Set task ▸
Copy every one of the lines below word for word, leaving out the pictures.

Records provided ▸
....

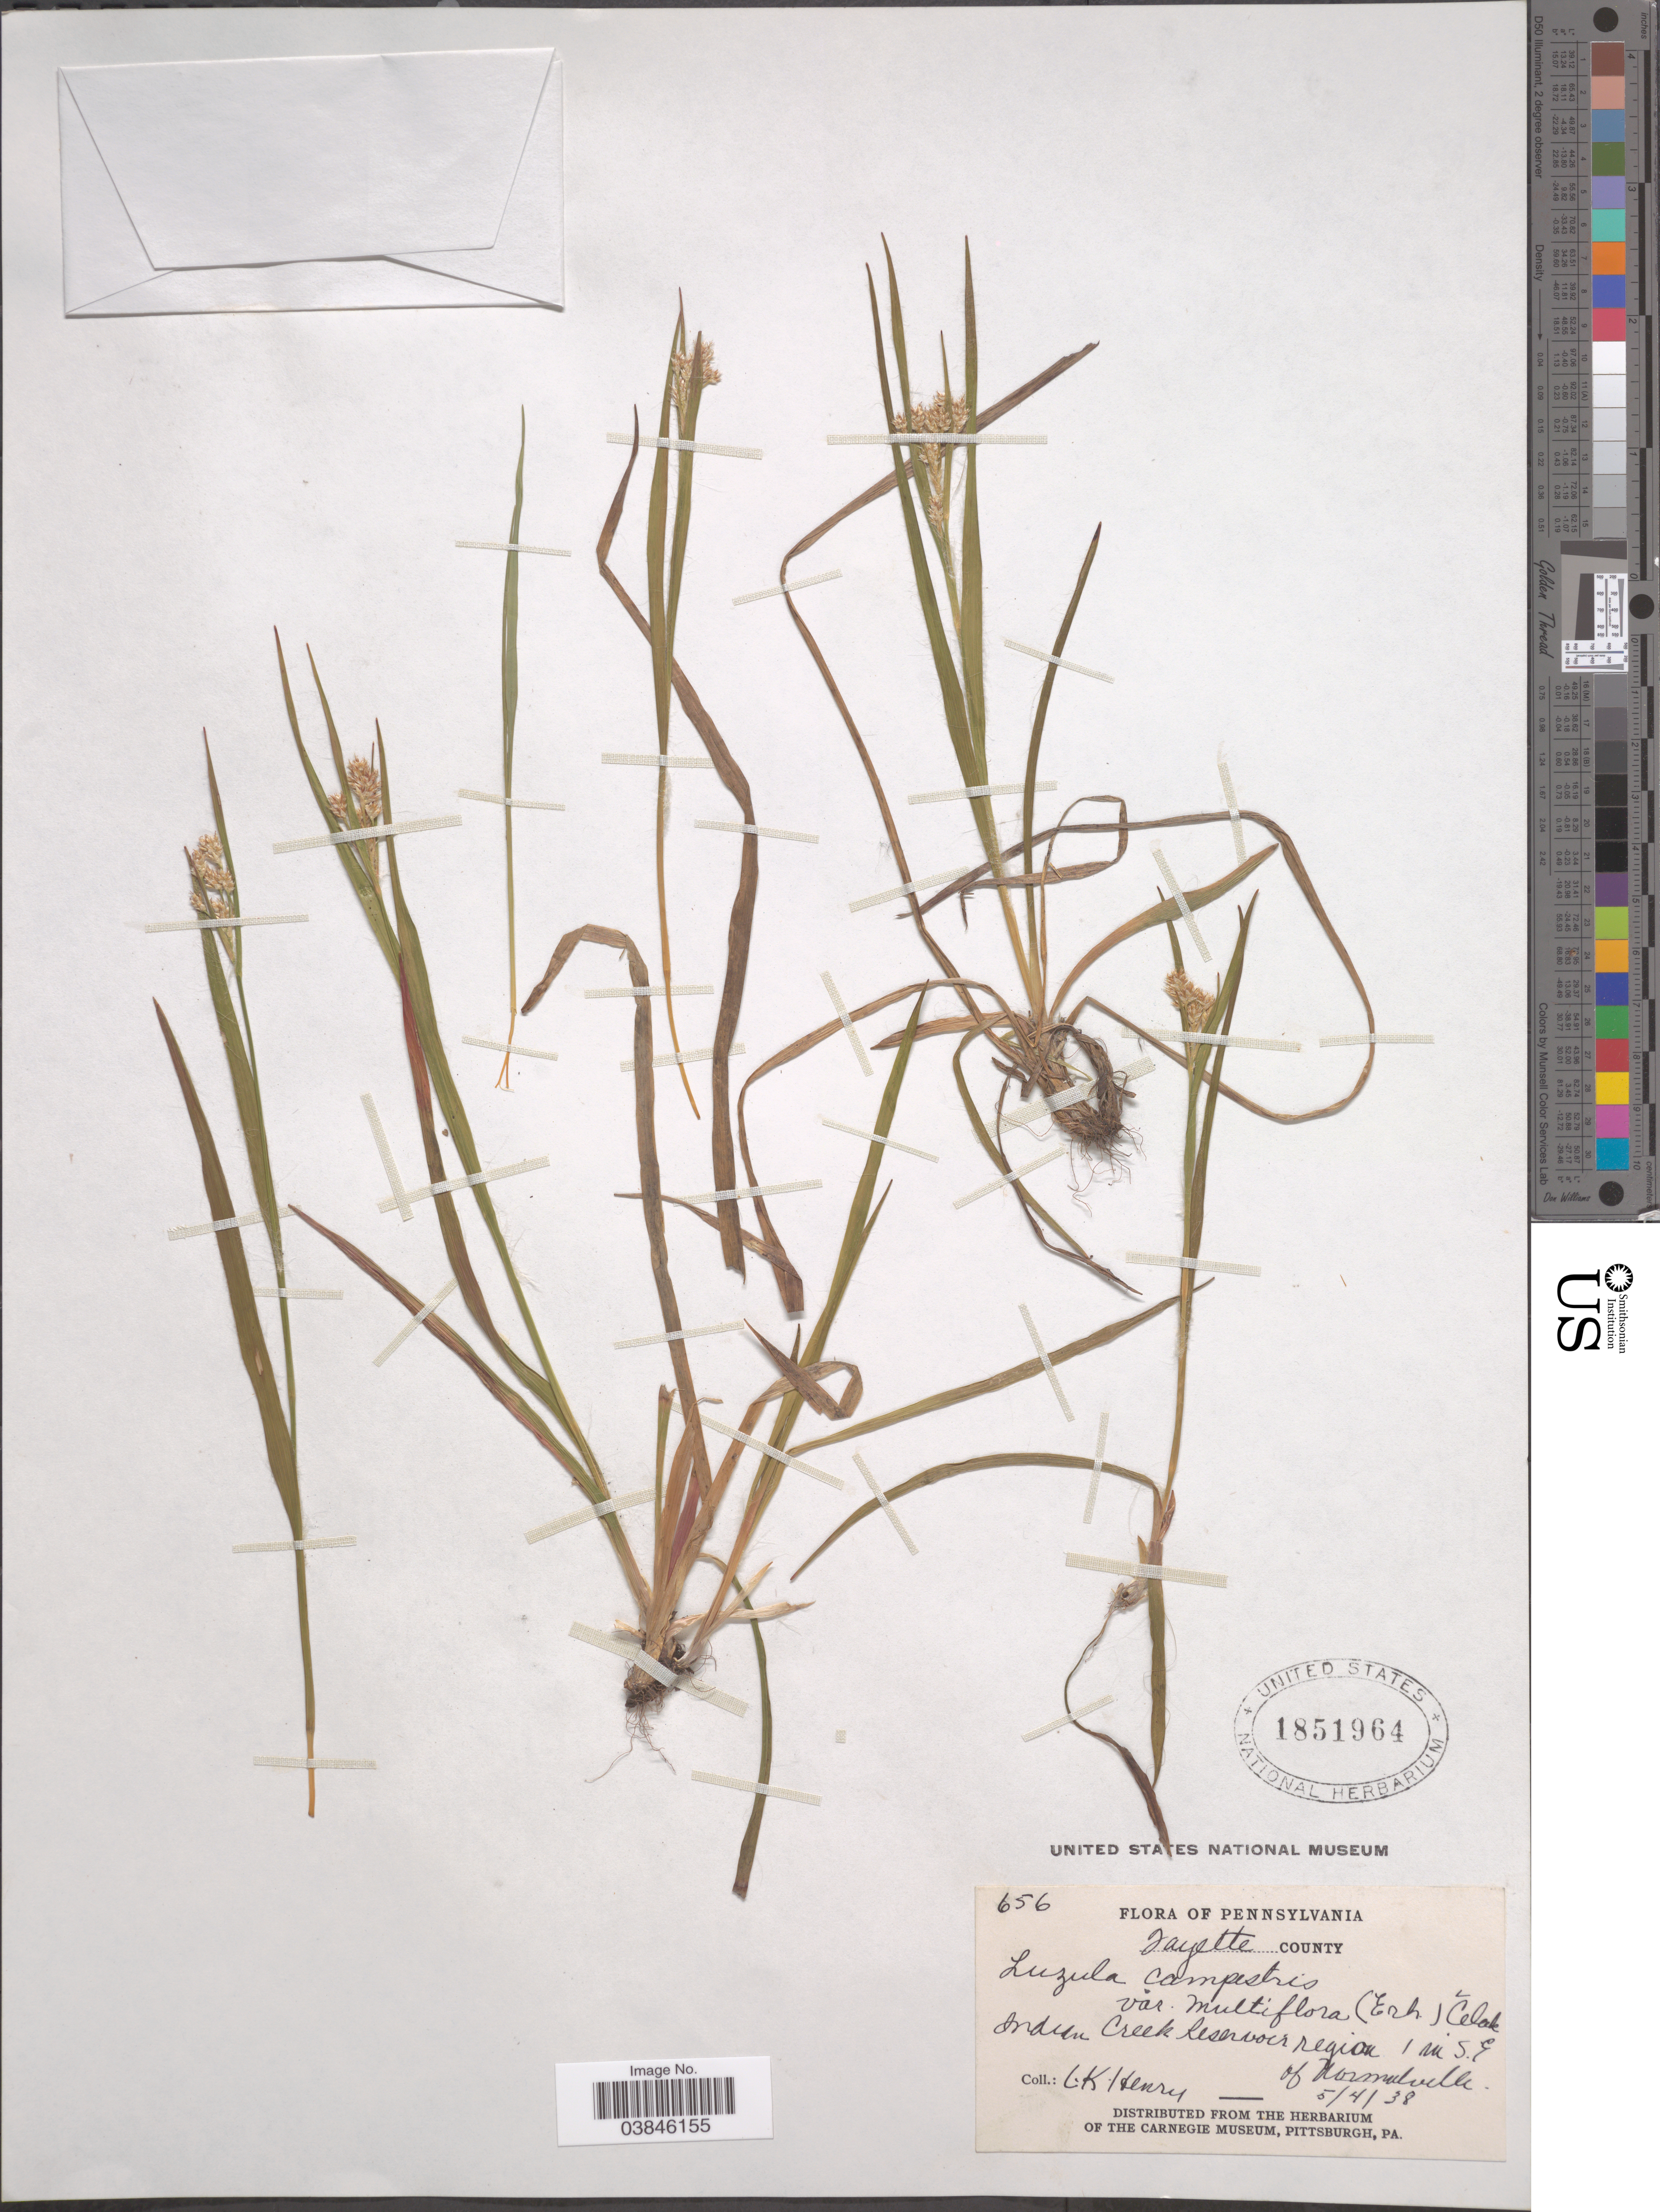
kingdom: Plantae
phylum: Tracheophyta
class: Liliopsida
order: Poales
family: Juncaceae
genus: Luzula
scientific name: Luzula multiflora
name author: (Ehrh.) Lej.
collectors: L. K. Henry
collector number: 656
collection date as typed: Transcribed d/m/y: 4/5/38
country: United States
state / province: Pennsylvania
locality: Fayette County. Indian Creek Reservoir region 1 mi S.E. of Normalville.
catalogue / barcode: US 1851964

....

Task output ▸
kingdom: Plantae
phylum: Tracheophyta
class: Liliopsida
order: Poales
family: Juncaceae
genus: Luzula
scientific name: Luzula multiflora
name author: (Ehrh.) Lej.
collectors: L. K. Henry
collector number: 656
collection date as typed: Transcribed d/m/y: 4/5/38
country: United States
state / province: Pennsylvania
locality: Fayette County. Indian Creek Reservoir region 1 mi S.E. of Normalville.
catalogue / barcode: US 1851964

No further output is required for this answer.